Both contractor and government auditors and COs have been very inconsistent in whether certain costs are allowable under the employee morale and welfare criteria or unallowable under the Entertainment principle.  Courts have been asked to settle many of the questions.  For example, Cotton & Co. (DOE BCA No. 426-6-89) ruled certain challenged expenses allowable such as (1) a $100 gift certificate to an employee hosting a company picnic (2) three birthday luncheons (3) luncheon and dinner parties with key personnel for career counseling and (4) occasional Friday afternoon pizza parties.  Effective October 1, 1995, the government amended the FAR to explicitly state that unallowable entertainment costs cannot be deemed allowable under another cost principle.  In addition, gifts were made explicitly unallowable unless they are part of compensation or part of an established plan to recognize employee achievement and recreation expenses were made unallowable with the explicit exceptions of costs of employee participation in company sponsored sports teams or employee organization to improve company loyalty, team work or physical fitness.
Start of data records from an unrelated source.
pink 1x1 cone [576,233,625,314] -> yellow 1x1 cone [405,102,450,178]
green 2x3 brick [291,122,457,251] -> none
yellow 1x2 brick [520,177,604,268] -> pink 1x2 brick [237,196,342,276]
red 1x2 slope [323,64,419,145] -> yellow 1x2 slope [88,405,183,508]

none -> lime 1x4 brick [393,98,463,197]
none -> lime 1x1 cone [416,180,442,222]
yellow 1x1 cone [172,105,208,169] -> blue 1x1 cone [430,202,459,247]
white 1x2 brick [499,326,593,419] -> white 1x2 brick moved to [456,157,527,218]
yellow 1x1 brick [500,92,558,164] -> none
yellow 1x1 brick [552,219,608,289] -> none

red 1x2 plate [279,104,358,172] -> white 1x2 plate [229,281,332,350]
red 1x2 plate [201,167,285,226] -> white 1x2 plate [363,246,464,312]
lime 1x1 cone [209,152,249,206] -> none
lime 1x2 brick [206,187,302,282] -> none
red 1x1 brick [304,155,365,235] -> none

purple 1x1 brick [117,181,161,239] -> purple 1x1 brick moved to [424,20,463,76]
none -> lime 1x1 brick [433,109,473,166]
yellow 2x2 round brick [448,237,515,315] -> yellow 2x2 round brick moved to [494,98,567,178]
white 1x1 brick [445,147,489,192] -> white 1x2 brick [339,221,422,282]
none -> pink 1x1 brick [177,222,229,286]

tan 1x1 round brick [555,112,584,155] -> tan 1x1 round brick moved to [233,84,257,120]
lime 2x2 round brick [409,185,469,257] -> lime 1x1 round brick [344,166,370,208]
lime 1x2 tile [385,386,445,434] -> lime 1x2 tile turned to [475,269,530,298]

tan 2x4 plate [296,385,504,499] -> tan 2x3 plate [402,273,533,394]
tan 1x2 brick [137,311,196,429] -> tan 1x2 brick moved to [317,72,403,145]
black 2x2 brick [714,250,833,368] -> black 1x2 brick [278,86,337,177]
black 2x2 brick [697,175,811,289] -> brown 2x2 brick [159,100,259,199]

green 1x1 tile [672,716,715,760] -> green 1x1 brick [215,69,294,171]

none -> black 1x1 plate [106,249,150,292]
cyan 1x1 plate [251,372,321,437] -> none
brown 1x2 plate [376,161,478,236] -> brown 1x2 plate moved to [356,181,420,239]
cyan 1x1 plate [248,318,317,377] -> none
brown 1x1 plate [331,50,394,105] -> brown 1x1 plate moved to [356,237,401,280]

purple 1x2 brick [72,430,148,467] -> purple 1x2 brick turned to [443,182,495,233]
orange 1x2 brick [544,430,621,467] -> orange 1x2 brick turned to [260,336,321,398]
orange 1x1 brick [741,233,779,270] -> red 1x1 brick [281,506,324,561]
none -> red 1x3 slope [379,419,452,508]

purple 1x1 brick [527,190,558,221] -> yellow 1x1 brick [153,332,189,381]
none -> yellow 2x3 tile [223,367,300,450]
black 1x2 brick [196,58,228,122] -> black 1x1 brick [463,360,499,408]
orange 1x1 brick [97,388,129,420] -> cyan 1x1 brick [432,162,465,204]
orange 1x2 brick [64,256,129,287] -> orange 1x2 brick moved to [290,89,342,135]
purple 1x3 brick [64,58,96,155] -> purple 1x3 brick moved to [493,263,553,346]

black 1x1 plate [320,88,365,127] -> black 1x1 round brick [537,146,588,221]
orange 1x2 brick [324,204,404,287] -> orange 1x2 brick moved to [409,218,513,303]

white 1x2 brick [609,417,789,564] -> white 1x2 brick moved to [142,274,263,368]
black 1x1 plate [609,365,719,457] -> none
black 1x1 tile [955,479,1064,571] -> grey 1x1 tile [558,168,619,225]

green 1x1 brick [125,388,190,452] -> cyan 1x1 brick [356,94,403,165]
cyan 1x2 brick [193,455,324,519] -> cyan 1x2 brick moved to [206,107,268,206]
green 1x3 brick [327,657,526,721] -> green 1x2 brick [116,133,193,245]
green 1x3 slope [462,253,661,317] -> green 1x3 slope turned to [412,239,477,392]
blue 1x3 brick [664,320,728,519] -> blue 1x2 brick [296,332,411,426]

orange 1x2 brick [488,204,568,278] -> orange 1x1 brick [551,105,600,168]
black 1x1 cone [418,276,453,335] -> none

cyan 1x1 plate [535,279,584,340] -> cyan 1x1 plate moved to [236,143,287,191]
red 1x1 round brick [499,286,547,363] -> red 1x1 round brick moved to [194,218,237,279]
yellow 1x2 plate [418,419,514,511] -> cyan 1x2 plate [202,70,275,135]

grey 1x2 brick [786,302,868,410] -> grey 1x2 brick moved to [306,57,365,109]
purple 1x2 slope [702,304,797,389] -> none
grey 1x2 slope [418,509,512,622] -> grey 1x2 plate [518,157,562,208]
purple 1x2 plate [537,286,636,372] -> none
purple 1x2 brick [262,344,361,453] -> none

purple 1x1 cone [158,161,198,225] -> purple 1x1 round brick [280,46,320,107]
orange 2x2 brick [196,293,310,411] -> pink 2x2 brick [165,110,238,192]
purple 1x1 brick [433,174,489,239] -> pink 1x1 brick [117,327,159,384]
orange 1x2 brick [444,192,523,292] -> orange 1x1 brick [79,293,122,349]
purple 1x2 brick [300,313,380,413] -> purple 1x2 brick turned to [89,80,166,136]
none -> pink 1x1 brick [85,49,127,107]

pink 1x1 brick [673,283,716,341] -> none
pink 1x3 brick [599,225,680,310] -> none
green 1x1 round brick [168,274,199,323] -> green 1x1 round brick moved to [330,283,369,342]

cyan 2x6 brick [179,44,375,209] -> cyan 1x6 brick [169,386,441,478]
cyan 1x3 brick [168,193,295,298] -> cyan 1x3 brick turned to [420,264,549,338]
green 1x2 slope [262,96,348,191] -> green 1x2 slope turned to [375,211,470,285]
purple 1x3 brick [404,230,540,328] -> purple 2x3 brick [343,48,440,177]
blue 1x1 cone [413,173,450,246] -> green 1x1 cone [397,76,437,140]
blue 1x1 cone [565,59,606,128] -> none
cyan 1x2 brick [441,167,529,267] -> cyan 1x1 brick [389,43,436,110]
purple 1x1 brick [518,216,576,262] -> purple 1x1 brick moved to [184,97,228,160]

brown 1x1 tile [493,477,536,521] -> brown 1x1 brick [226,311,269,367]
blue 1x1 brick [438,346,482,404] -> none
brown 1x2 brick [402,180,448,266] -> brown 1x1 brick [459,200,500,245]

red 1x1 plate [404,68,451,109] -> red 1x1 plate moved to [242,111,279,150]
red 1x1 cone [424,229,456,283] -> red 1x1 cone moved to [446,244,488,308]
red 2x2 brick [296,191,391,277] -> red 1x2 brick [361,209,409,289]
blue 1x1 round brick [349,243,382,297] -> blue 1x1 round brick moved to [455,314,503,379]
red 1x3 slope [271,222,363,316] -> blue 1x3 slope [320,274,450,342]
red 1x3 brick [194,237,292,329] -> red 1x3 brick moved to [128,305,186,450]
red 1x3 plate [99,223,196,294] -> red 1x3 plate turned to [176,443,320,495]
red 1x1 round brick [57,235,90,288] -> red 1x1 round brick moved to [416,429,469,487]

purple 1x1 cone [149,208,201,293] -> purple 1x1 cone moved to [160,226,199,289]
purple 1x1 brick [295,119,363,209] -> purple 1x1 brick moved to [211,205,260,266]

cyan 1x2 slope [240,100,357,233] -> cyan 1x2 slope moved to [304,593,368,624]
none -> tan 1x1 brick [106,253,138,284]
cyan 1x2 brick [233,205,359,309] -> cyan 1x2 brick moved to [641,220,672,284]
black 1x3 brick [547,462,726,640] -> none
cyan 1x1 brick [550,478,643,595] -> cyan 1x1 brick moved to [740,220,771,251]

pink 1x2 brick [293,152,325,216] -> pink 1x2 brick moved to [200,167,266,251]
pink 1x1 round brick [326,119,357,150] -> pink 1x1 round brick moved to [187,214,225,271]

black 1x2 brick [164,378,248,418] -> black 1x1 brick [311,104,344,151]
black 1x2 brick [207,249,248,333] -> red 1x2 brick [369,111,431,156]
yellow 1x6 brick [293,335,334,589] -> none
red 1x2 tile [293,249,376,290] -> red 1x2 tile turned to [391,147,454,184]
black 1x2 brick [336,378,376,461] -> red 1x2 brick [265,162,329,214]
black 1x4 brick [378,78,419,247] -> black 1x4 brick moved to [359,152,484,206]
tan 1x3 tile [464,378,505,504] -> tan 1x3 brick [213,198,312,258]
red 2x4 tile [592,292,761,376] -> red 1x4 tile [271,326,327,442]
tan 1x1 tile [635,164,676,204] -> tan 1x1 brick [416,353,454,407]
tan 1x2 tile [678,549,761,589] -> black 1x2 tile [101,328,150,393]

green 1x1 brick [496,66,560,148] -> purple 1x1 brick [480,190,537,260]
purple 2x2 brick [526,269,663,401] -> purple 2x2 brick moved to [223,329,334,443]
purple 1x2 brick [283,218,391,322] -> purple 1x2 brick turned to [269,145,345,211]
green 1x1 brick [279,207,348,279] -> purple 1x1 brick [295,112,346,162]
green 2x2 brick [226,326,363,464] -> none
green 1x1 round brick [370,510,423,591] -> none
The Defense Contract Audit Agency has interpreted the rather broad 1995 changes to make numerous costs unallowable.  Even when court decisions issued before 1995 allowed many activities (e.g. picnics), DCAA interprets the 1995 changes as making such events as picnics, holiday dinners and retirement parties unallowable.  Unless such events are designed to improve employee loyalty, morale or fitness they will be questioned.  Though auditors are now generally consistent in their views about allowability of the above events, their guidance stresses that such costs should be reviewed for reasonableness and materiality.  In our experience, many auditors will not question such costs if they are not “material” while other auditors will attempt to identify such events and question the amount no matter how significant the dollar expenditures are.  Though several commentators have taken issue with DCAA’s more aggressive position since 1995, the low dollar amount of questioned costs makes expensive challenges doubtful for now.